The mood was upbeat. The music was beautifully played. But the programme itself was confined to a narrow strip of time and geography: central Europe between 1780 and 1845, less than an average human lifetime.

Was this what the organization’s artistic team thought the board and its patrons would like? Presumably. But had a visitor to Toronto sat down blindfolded at Roy Thomson Hall, he or she might have been forgiven for not having any clue what city or what year they were in.

The programme was odd in the first place, bizzarely combining two of Mozart’s finest piano concertos with the Overture to Tannhäuser by Richard Wagner. The Wagner allowed the orchestra to bring in all of its players and to show off what a big ensemble in full flight can sound like.

But the symphony programmers could also have pulled one of the many excellent Canadian — even Torontonian — symphonic works from its well-stocked library. There were at least two great living Toronto composers in the audience whose work would have provided an impressive showcase not only of the orchestra’s prowess, but of its connection with the here and now of art music in this country and city.

Instead, we got a museum-case programme, carefully exhumed from the European Vault of Great Classical Chestnuts.

Thank goodness for Lang Lang, who breathed a lot of here-and-now into the two Mozart concertos.

Lang is a bit extravagant at the keyboard, often turning his movements into an elaborate personal dance. But what really matters is what he does with his extremely agile fingers.
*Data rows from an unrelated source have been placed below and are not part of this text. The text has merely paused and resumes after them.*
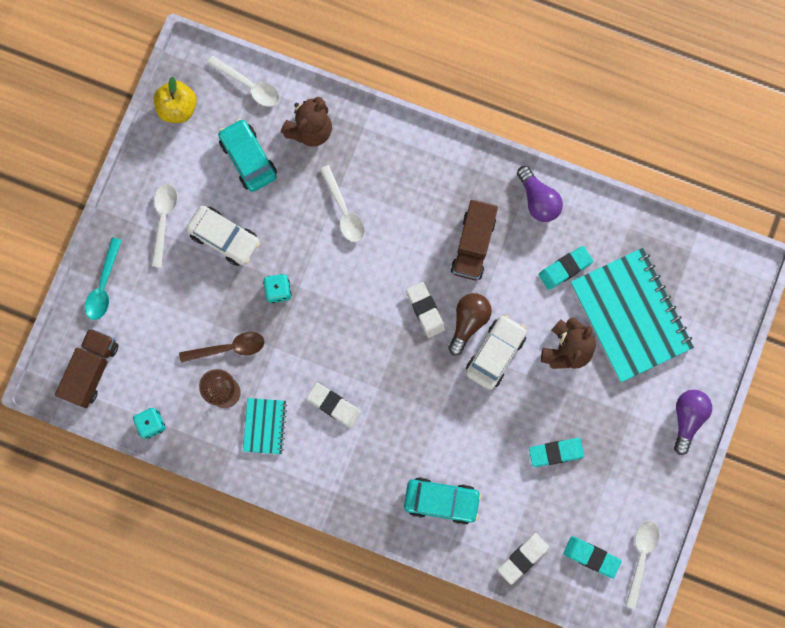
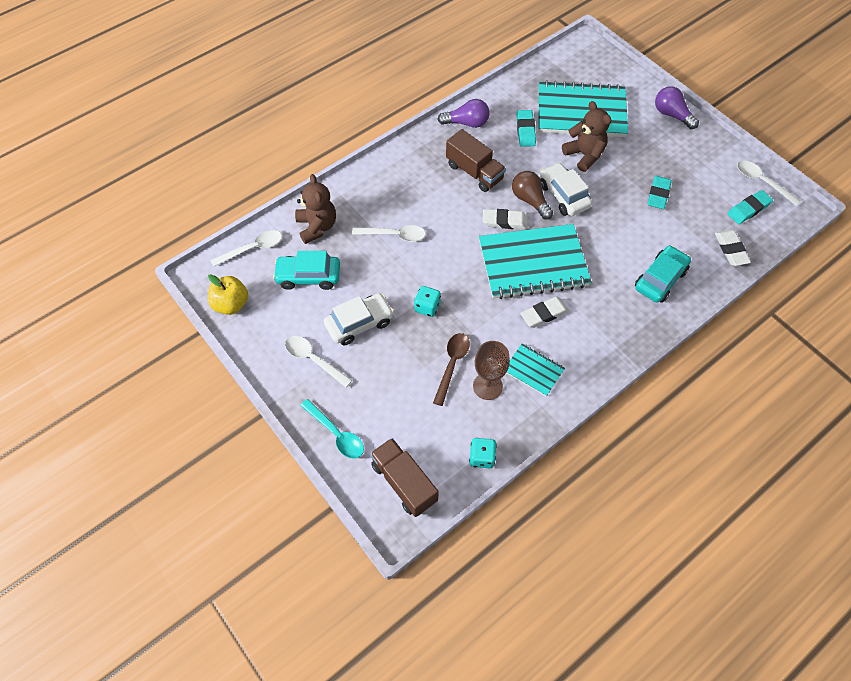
camera: 60 degrees left, 20 degrees down
none -> turquoise notebook [479,224,591,299]

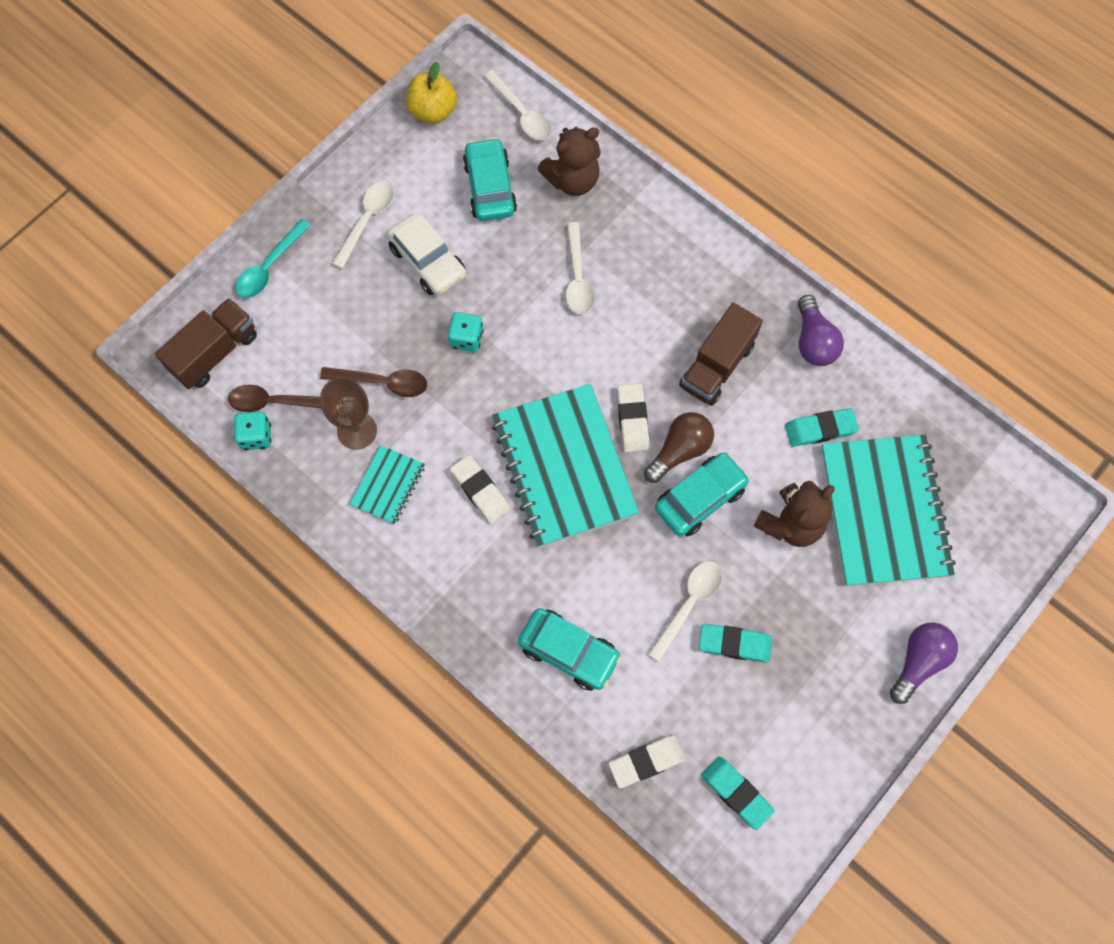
camera: 80 degrees right, 10 degrees up
white car [540,162,592,216] -> turquoise car [655,452,750,537]
white spoon [737,161,800,205] -> white spoon moved to [648,561,722,662]
none -> brown spoon [228,385,322,412]

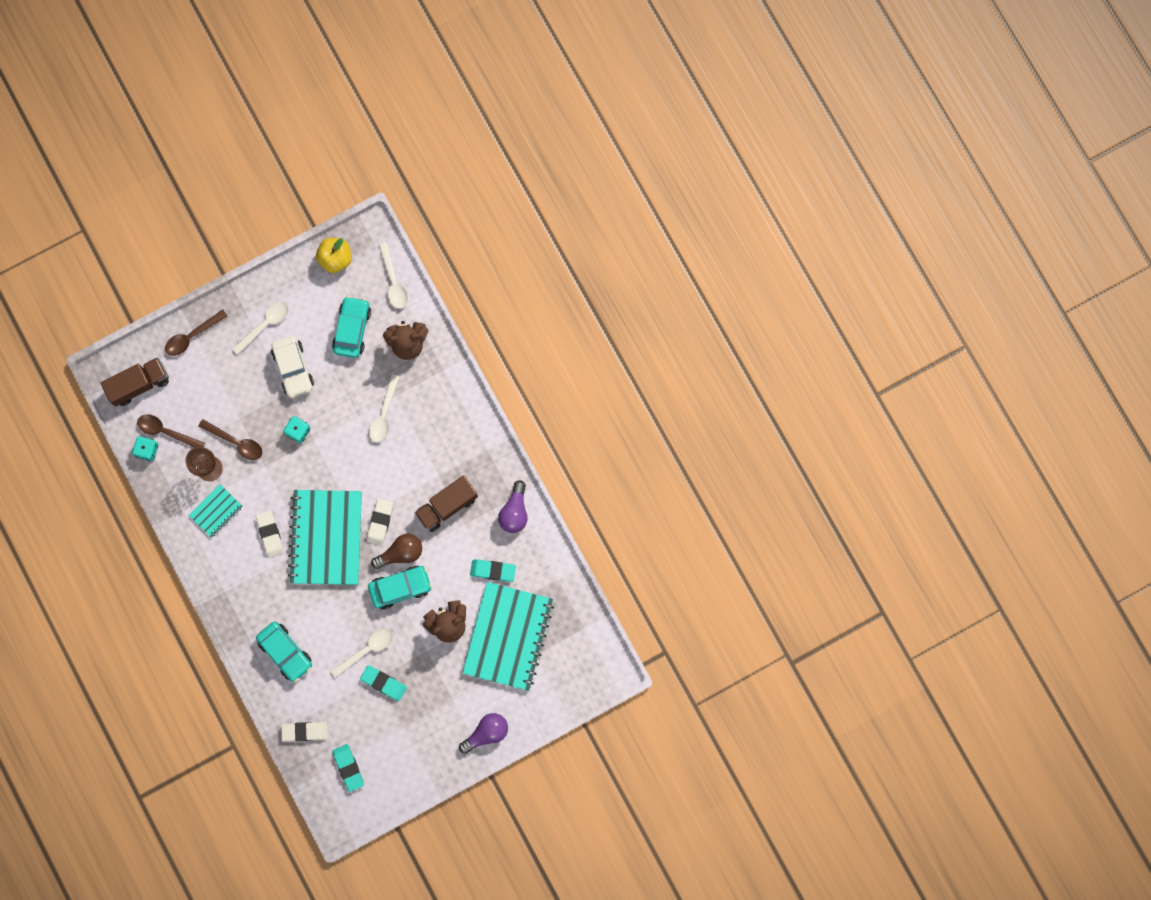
camera: 20 degrees right, 10 degrees up
turquoise spoon [235,219,311,298] -> brown spoon [165,310,227,356]

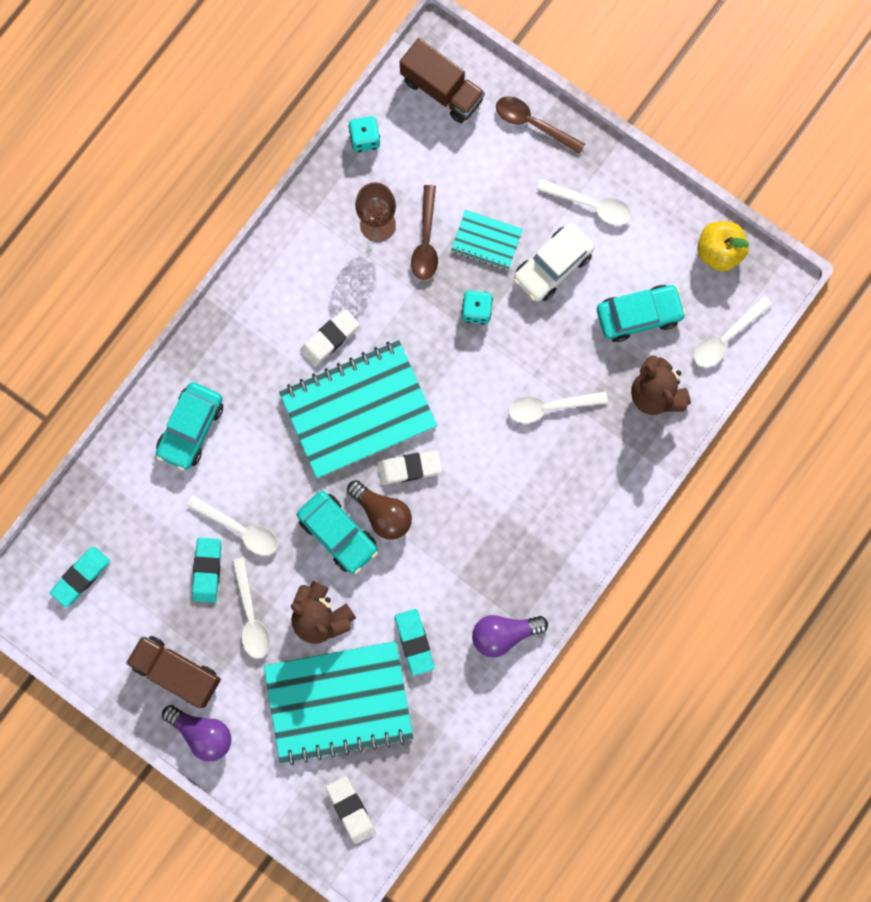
camera: 65 degrees right, 0 degrees up
brown spoon [137,414,205,448] -> none
turquoise notebook [189,484,243,537] -> turquoise notebook moved to [451,210,523,270]
white eraser [281,722,328,742] -> white eraser moved to [326,776,376,844]
brown truck [414,475,478,532] -> brown truck moved to [126,636,221,708]
none -> white spoon [232,558,270,659]

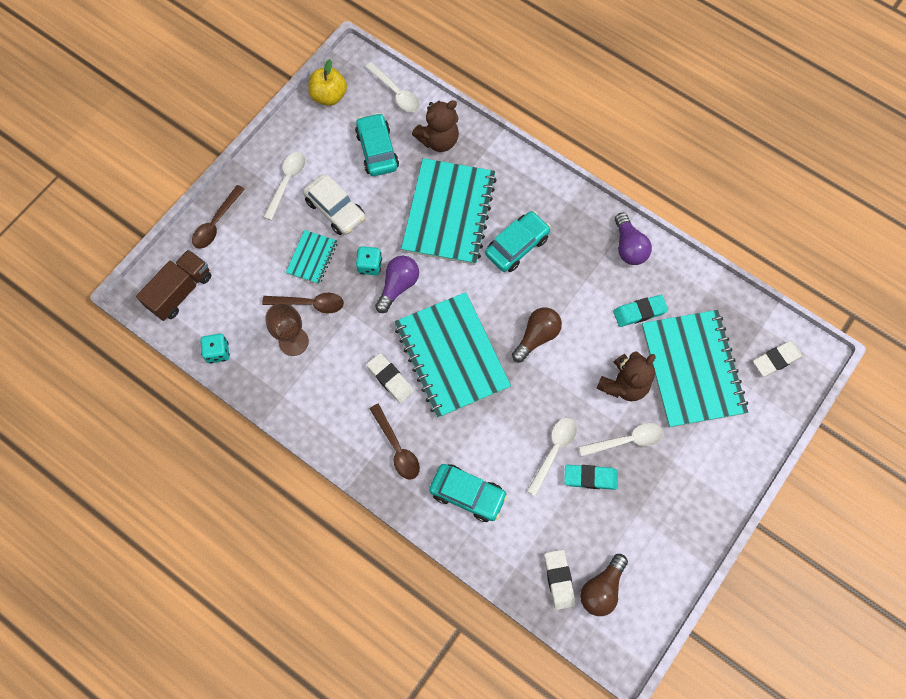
camera: 90 degrees left, 10 degrees down
turquoise eraser [50,547,110,607] -> brown light bulb [580,554,628,616]
brown truck [126,636,221,708] -> none
purple light bulb [162,705,231,762] -> purple light bulb moved to [375,256,419,313]
turquoise car [297,491,378,574] -> turquoise car moved to [485,211,551,272]
white eraser [377,450,442,485] -> white eraser moved to [544,549,576,610]
white spoon [508,391,608,423] -> turquoise notebook [401,158,497,265]
none -> brown spoon [369,404,420,480]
We heard two contrasting concertos: the light-filled G Major No. 17, K453 and the shadowy C minor No. 24, K491. Lang approached them with the pianistic equivalent of a method actor, suffusing his playing with the appropriate character for each piece.

His inclination is to underline recurring themes, to carefully delineate phrases and to differentiate repeated notes with different articulations and touch. He also has a keen ear for dialogue, especially between piano and orchestra. Taken together, his interpretations yielded very compelling music, expertly partnered by the Toronto Symphony under Oundjian’s confident leadership.

There are more subtle ways of playing Mozart, but Lang’s infectious enthusiasm never sounded forced or excessive, and helped highlight the seemingly infinite inventiveness in Mozart’s writing.

Lang was rewarded with a prolonged, noisy ovation that he repaid with what had to be the gaudiest-sounding Chopin waltz heard in these parts in a long time.

The Wagner opera overture was textbook perfect.

It’s good to know the season has begun.